Hayley Jo Zimmerman is gone. Taken. And the citizens of the windswept prairie town of Twisted Tree must come to terms with this tragedy—the loss, the repercussions, and the secrets they carry—as one girl’s short life unfolds through the stories of those who knew her.
Among them are a supermarket clerk hiding the terrors of her past; an ex-priest who remembers a lost love; an abused caretaker exacting a long-awaited revenge; Hayley Jo’s best friend, who fed her addiction; and her father, channeling his grief in desperate and unexpected ways. As Hayley Jo’s murder recasts and reconnects these left-behind lives, her absence roots itself in the community in astonishingly violent and tender ways.
One of the best contemporary writers on the American West, Kent Meyers takes us into the complexity of community regardless of landscape, and offers a tribute to the powerful effect one person’s life can have on everyone she knew.

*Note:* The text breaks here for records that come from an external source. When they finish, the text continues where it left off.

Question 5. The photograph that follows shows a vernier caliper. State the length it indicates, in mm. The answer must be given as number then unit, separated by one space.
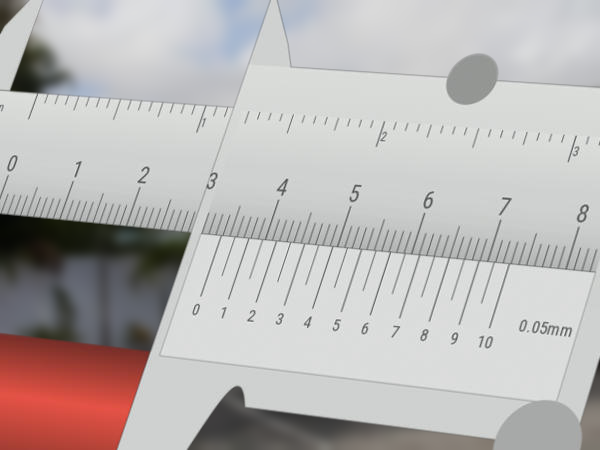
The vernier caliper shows 33.8 mm
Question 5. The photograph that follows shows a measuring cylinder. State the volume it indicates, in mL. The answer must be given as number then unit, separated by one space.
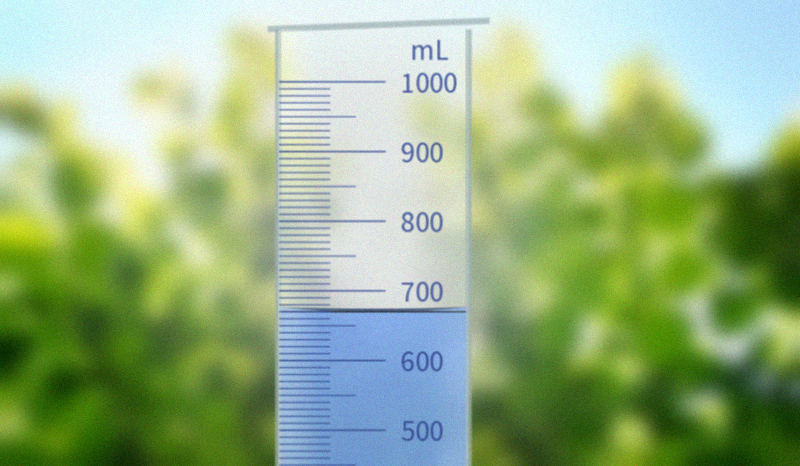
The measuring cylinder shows 670 mL
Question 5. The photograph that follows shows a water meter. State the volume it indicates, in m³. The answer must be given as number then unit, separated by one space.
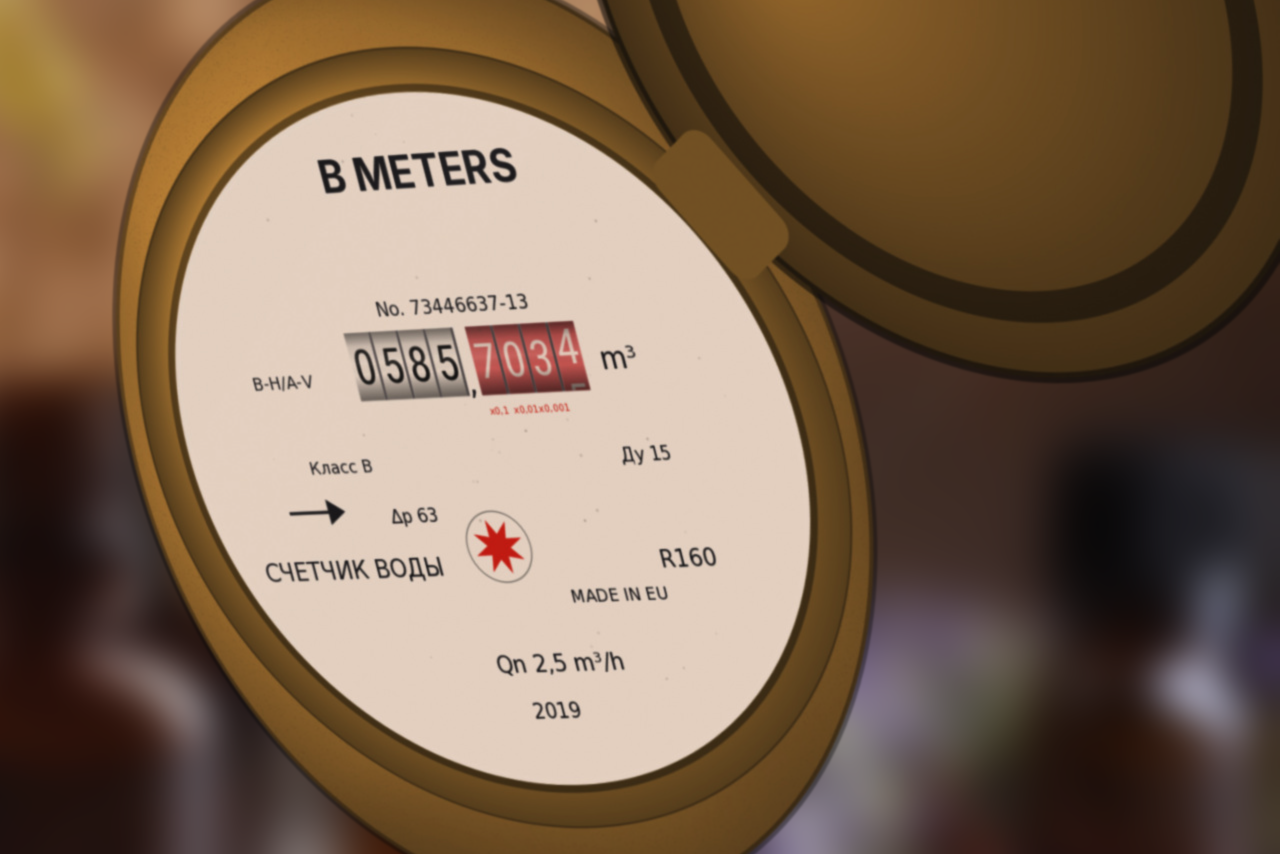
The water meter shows 585.7034 m³
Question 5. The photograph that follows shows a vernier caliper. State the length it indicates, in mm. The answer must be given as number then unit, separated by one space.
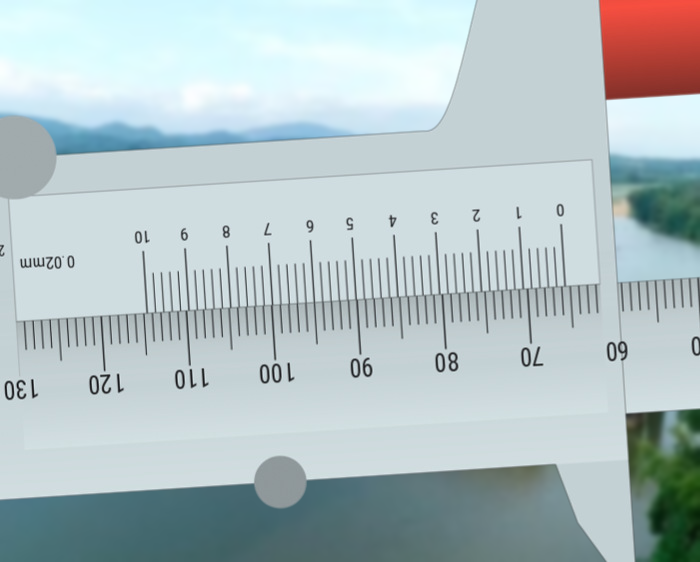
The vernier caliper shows 65.6 mm
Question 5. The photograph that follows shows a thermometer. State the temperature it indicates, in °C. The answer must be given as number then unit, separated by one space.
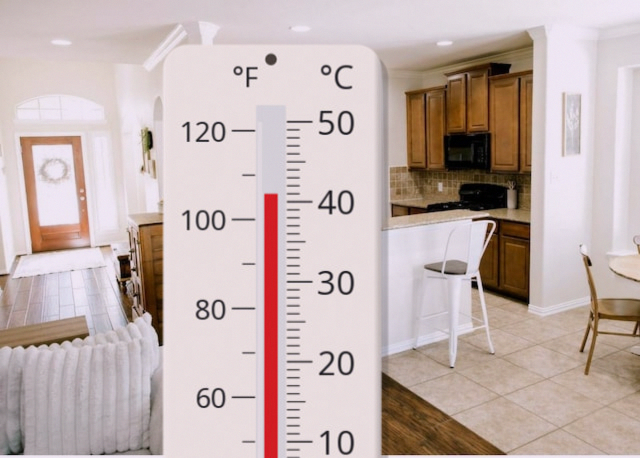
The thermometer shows 41 °C
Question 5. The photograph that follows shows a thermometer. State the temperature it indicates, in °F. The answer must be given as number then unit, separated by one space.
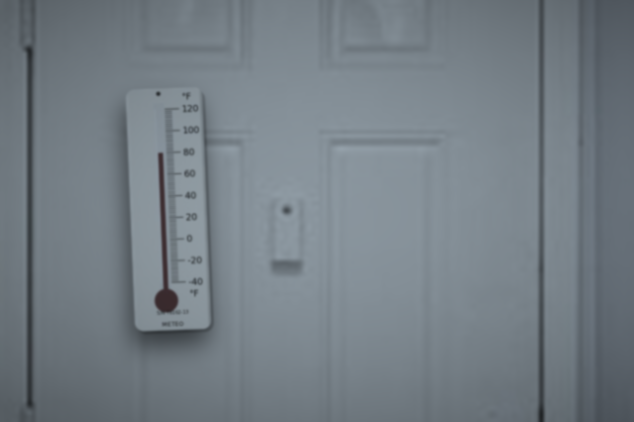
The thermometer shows 80 °F
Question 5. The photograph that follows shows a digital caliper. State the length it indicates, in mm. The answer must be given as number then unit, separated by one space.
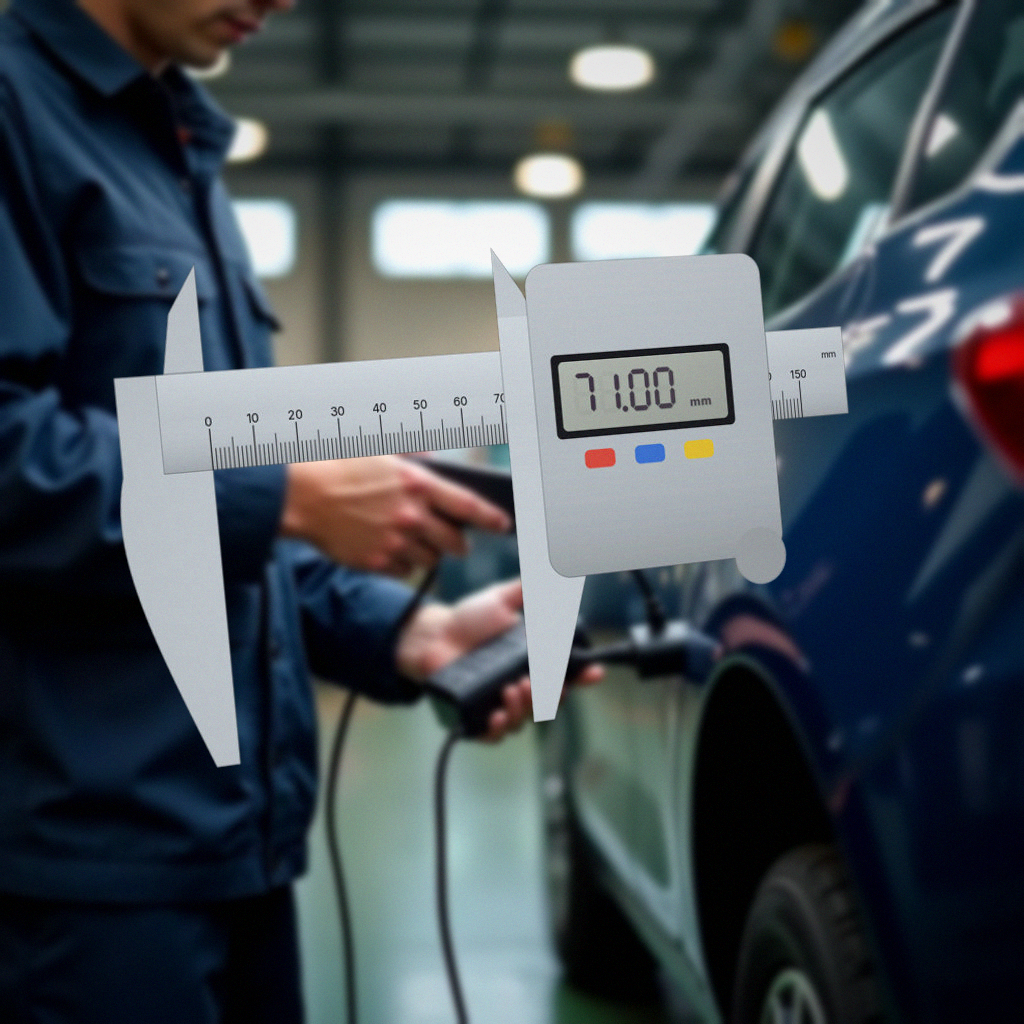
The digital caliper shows 71.00 mm
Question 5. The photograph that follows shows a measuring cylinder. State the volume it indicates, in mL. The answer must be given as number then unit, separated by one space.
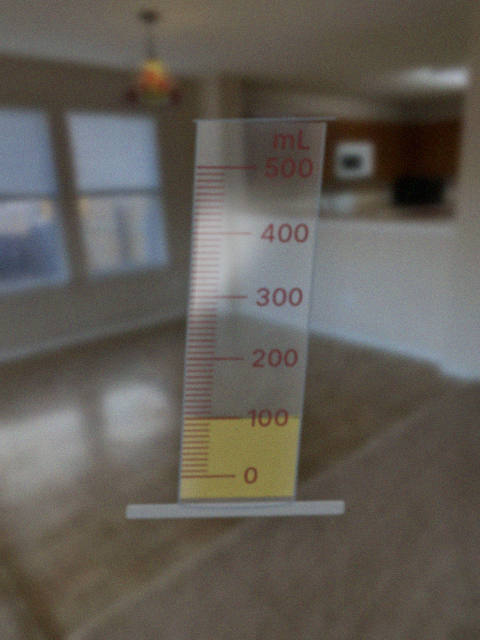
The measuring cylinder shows 100 mL
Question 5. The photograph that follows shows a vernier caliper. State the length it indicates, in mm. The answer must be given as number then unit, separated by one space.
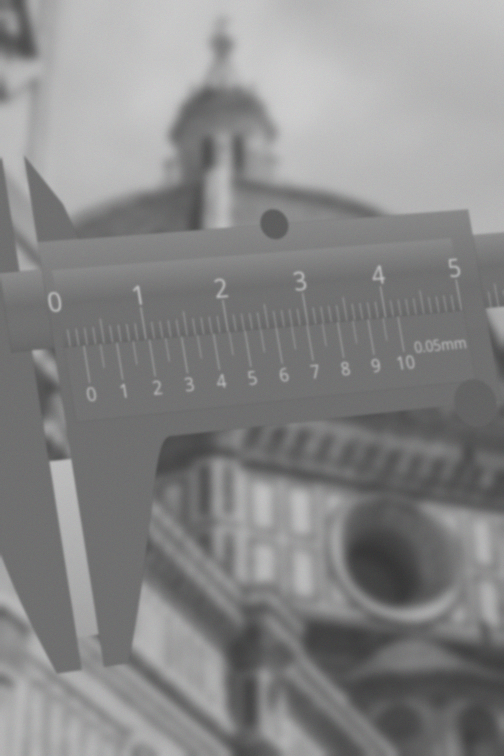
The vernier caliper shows 2.6 mm
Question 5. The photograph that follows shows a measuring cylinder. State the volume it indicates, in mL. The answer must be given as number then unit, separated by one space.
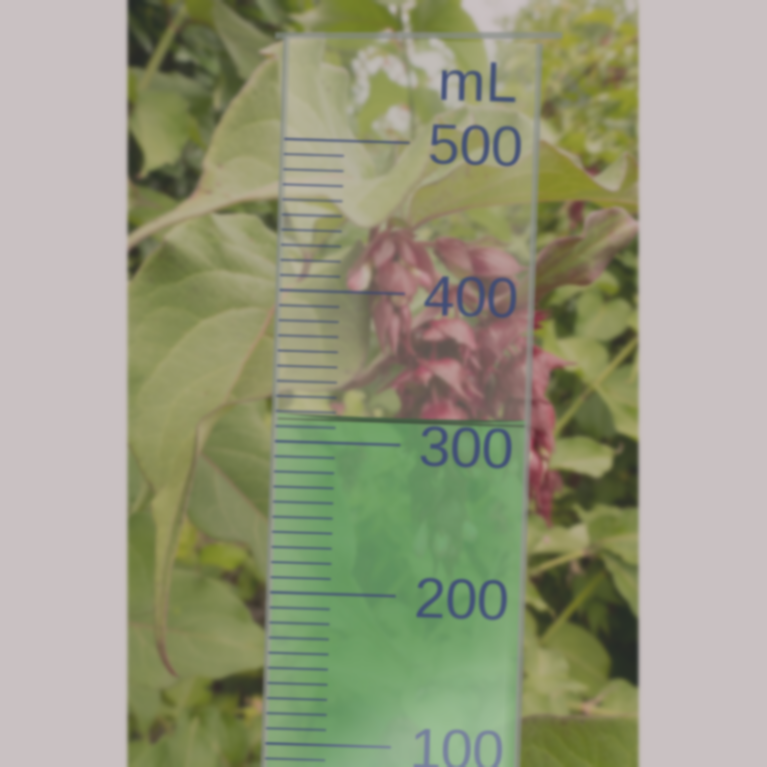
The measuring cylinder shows 315 mL
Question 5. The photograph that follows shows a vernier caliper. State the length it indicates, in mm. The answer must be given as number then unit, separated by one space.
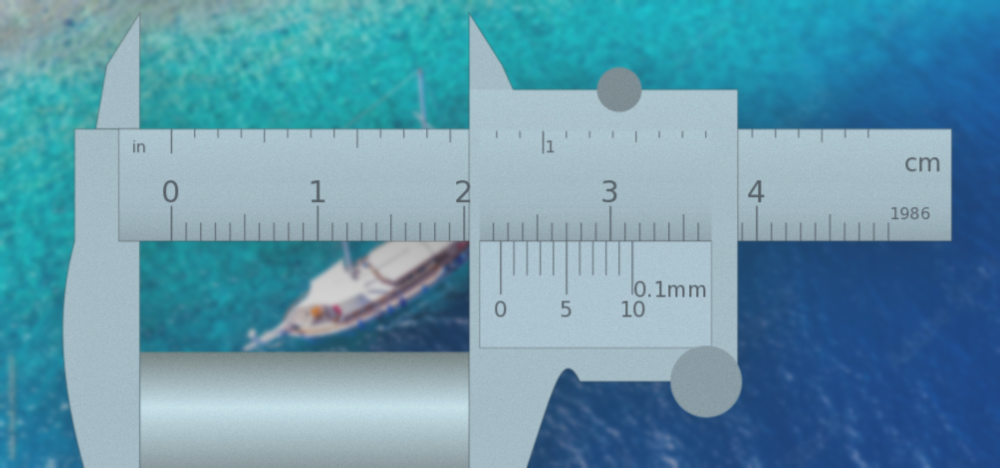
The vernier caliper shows 22.5 mm
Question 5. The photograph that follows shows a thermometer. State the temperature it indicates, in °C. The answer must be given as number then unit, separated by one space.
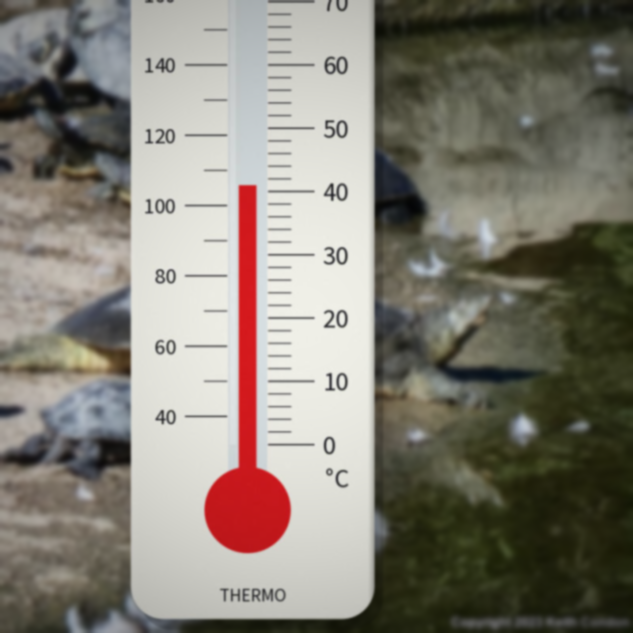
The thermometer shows 41 °C
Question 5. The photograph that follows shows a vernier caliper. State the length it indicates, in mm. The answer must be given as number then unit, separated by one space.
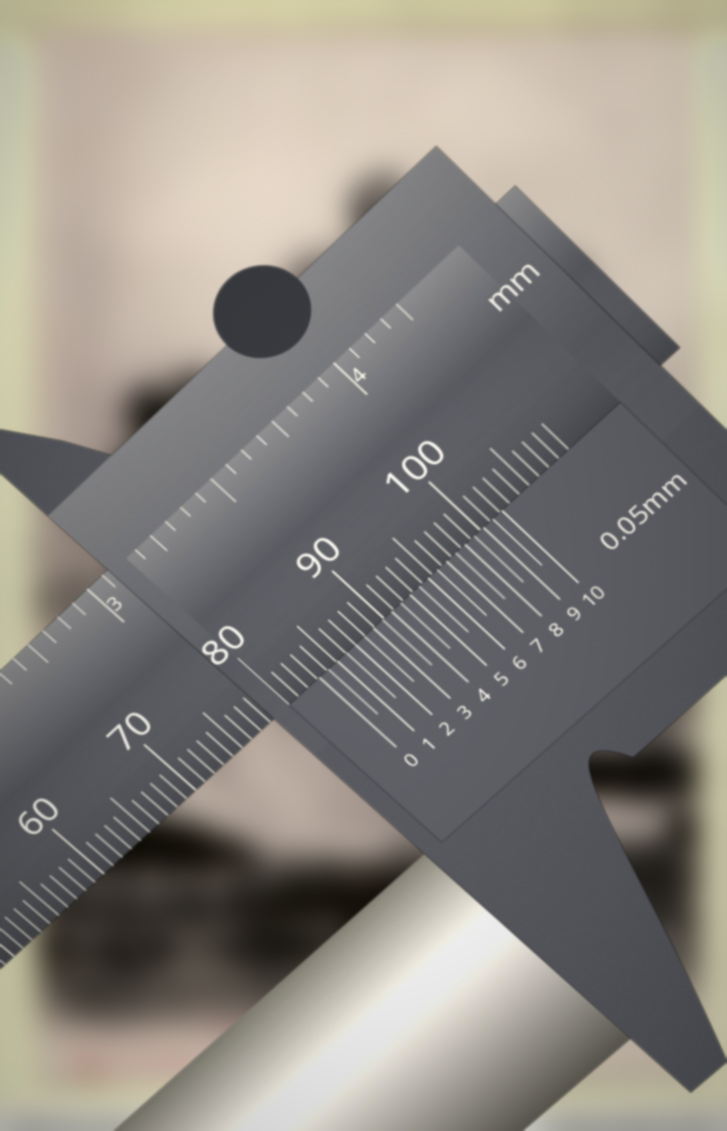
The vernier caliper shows 83.2 mm
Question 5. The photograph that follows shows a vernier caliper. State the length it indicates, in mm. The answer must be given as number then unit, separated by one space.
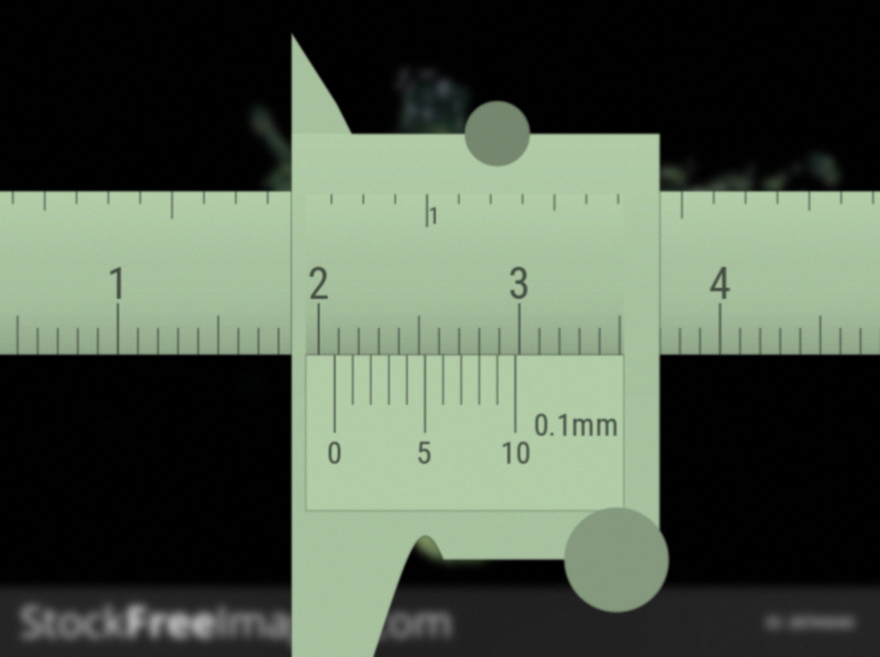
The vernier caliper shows 20.8 mm
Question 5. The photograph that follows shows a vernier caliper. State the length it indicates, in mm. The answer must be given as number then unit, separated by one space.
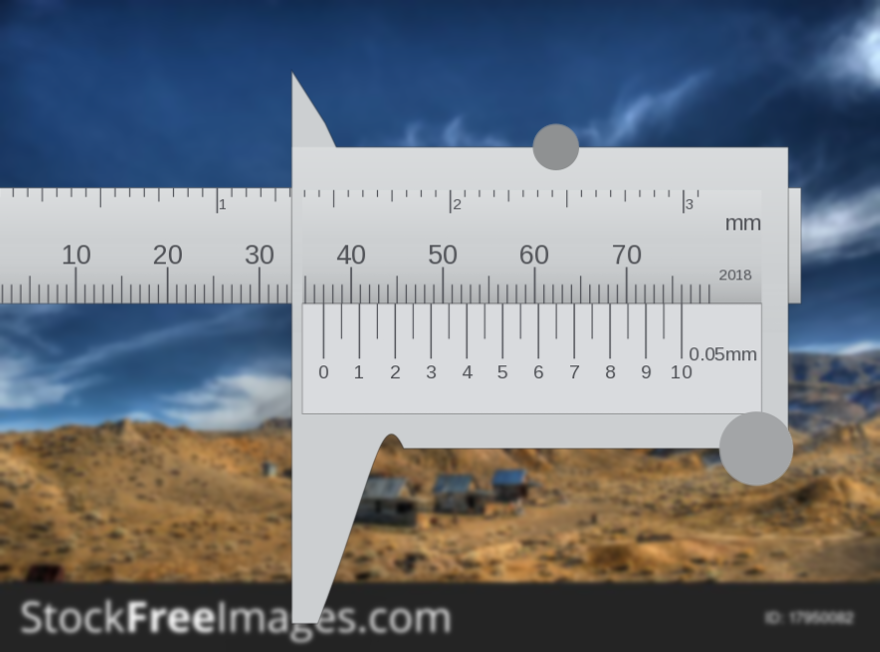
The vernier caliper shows 37.0 mm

“Meyers’s small masterpiece deserves comparison to the work of Raymond Carver, Joy Williams, and Peter Matthiessen.” —Publishers Weekly, starred review
“Like Russell Banks in The Sweet Hereafter, Kent Meyers spins out his intimate life stories from the hub of a small town tragedy and takes us into places we never thought we’d go.” —Stewart O’Nan, author of Songs for the Missing
PUBLISHERS WEEKLY
In his beautiful and unsettling new novel, Meyers (The Work of Wolves) examines the effects of a murder on the residents of a small South Dakota town. In an opening sequence that is so disturbing it's difficult to read, teen Hayley Jo Zimmerman is stalked and abducted by a serial killer. The rest of the novel uses the rippling consequences of Hayley Jo's murder to explore the smaller rural tragedies in Twisted Tree, S.D.: Elise, a forlorn grocery clerk, judges everyone by their purchases and hides the secret terrors of her past as a missionary; Sophie Lawrence cares for her invalid stepfather while losing her sanity; Angela Morrison learns to accept the harsh realities of being a rancher's wife; Stanley, Haley Jo's father, channels his grief into a desperate need to connect with a stranger. The novel is brimming with arresting descriptions, and the western setting is employed to surprising effect, as in a sequence contrasting the removal of an invasive salt cedar bush with a father's awareness of his son's first crush. Meyers's small masterpiece deserves comparison to the work of Raymond Carver, Joy Williams and Peter Matthiessen.